Publications

Abstract : Promising luminescent BaMgO2 and BaMgO2: 10 mol% Dy3+ NPs were synthesized through a simple co-precipitation method. The prepared samples were characterized for physiochemical and optical properties with the help of various analytical techniques such as, X-Ray Diffraction (XRD), Field emission scanning electron microscopy (FESEM), Energy-dispersive X-ray analysis (EDAX), Diffuse Reflectance Spectroscopy (DRS) and Fluorescence Spectroscopy. The obtained results reveal that the prepared samples hold a trigonal structure with calculated crystalline size of 26.87 nm. The prepared nanopowders show a porous-mesh structures surrounding rod like morphology with an influential mapping for dopant ions. Prominent peak shift towards lower wavelength on incorporating 10 mol% Dy3+ ions was evident through the obtained DR Spectra. Further, energy band gap and refractive index (Eg, n) were evaluated for both BaMgO2 (5.76 eV, 0.736) and BaMgO2: 10 mol% Dy3+ (5.40 eV, 0.43) NPs using Kubelka-Munk plot.

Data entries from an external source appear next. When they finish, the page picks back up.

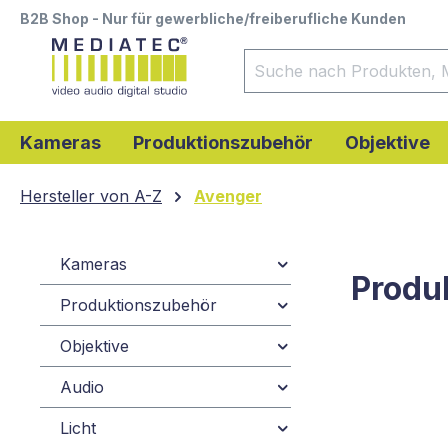
B2B Shop - Nur für gewerbliche/freiberufliche Kunden
springen
Zur Hauptnavigation springen
Kameras
Produktionszubehör
Objektive
Hersteller von A-Z
Avenger
Kameras
Produ
Produktionszubehör
Objektive
Audio
Licht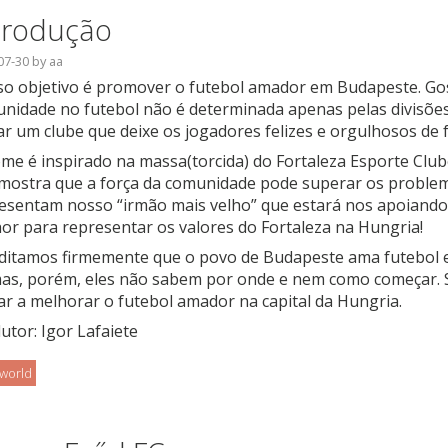
trodução
07-30
by
aa
o objetivo é promover o futebol amador em Budapeste. Gos
nidade no futebol não é determinada apenas pelas divisões 
iar um clube que deixe os jogadores felizes e orgulhosos de 
me é inspirado na massa(torcida) do Fortaleza Esporte Club
mostra que a força da comunidade pode superar os problem
esentam nosso “irmão mais velho” que estará nos apoiando
or para representar os valores do Fortaleza na Hungria!
ditamos firmemente que o povo de Budapeste ama futebol e
as, porém, eles não sabem por onde e nem como começar.
ar a melhorar o futebol amador na capital da Hungria.
utor: Igor Lafaiete
oworld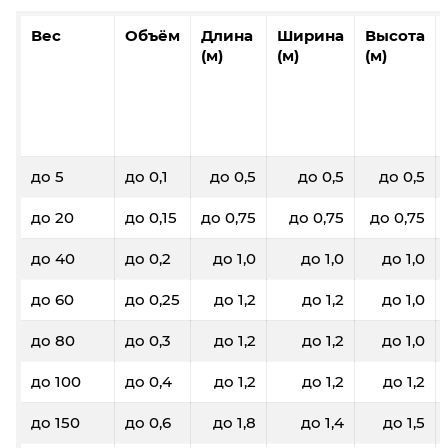
Вес
Объём
Длина
Ширина
Высота
(м)
(м)
(м)
до 5
до 0,1
до 0,5
до 0,5
до 0,5
до 20
до 0,15
до 0,75
до 0,75
до 0,75
до 40
до 0,2
до 1,0
до 1,0
до 1,0
до 60
до 0,25
до 1,2
до 1,2
до 1,0
до 80
до 0,3
до 1,2
до 1,2
до 1,0
до 100
до 0,4
до 1,2
до 1,2
до 1,2
до 150
до 0,6
до 1,8
до 1,4
до 1,5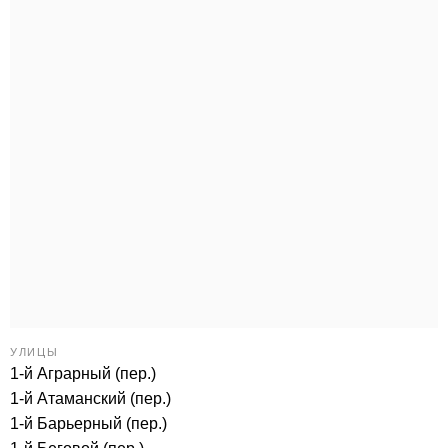
УЛИЦЫ
1-й Аграрный (пер.)
1-й Атаманский (пер.)
1-й Барьерный (пер.)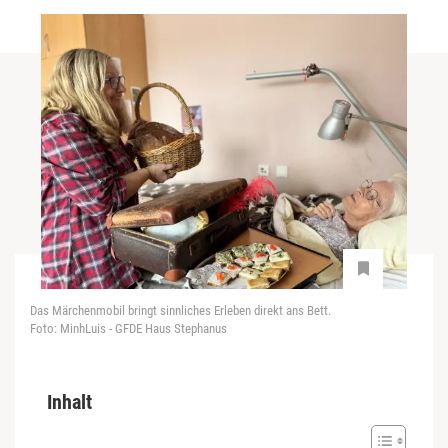
Das Märchenmobil bringt sinnliches Erleben direkt ans Bett.
Foto: MinhLuis - GFDE Haus Stephanus
Inhalt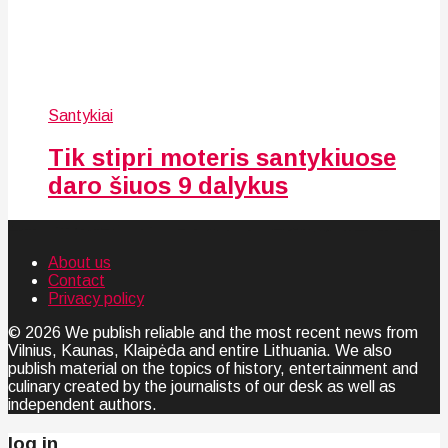
Santykiai
Tik stipri moteris santykiuose
daro šiuos 9 dalykus
About us
Contact
Privacy policy
© 2026 We publish reliable and the most recent news from
Vilnius, Kaunas, Klaipėda and entire Lithuania. We also
publish material on the topics of history, entertainment and
culinary created by the journalists of our desk as well as
independent authors.
log in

PL spectra of BaMgO2: 10 mol% Dy3+ NP at 390 nm emission show a strong excitation at 330 nm attributing 6H15/2 → 4F9/2 transition. Further, when the sample was subjected to emission spectra at 330 nm excitation, two prominent peaks were observed at 479 nm and 576 nm, attributing for 4F9/2 → 6H15/2, and 4F9/2 → 6H13/2 transitions. The obtained PL results suggest that Dy3+ ions occupy high local site symmetry with inversion in the host. Furthermore, the obtained PL results of BaMgO2: 10 mol% Dy3+ NP were utilized to evaluate CCT (160 × 106 K) and colour purity (64%). An elegant powder dusting method was employed in detecting Latent fingerprints on various non-porous (glass, plastic, aluminium, and stainless steel) substrates, which results in detecting type I, type II, and type III level of patterns across all the substrates. Therefore, all the acquired results recommend the prepared sample as a prominent candidate for display device fabrication and advanced forensic applications.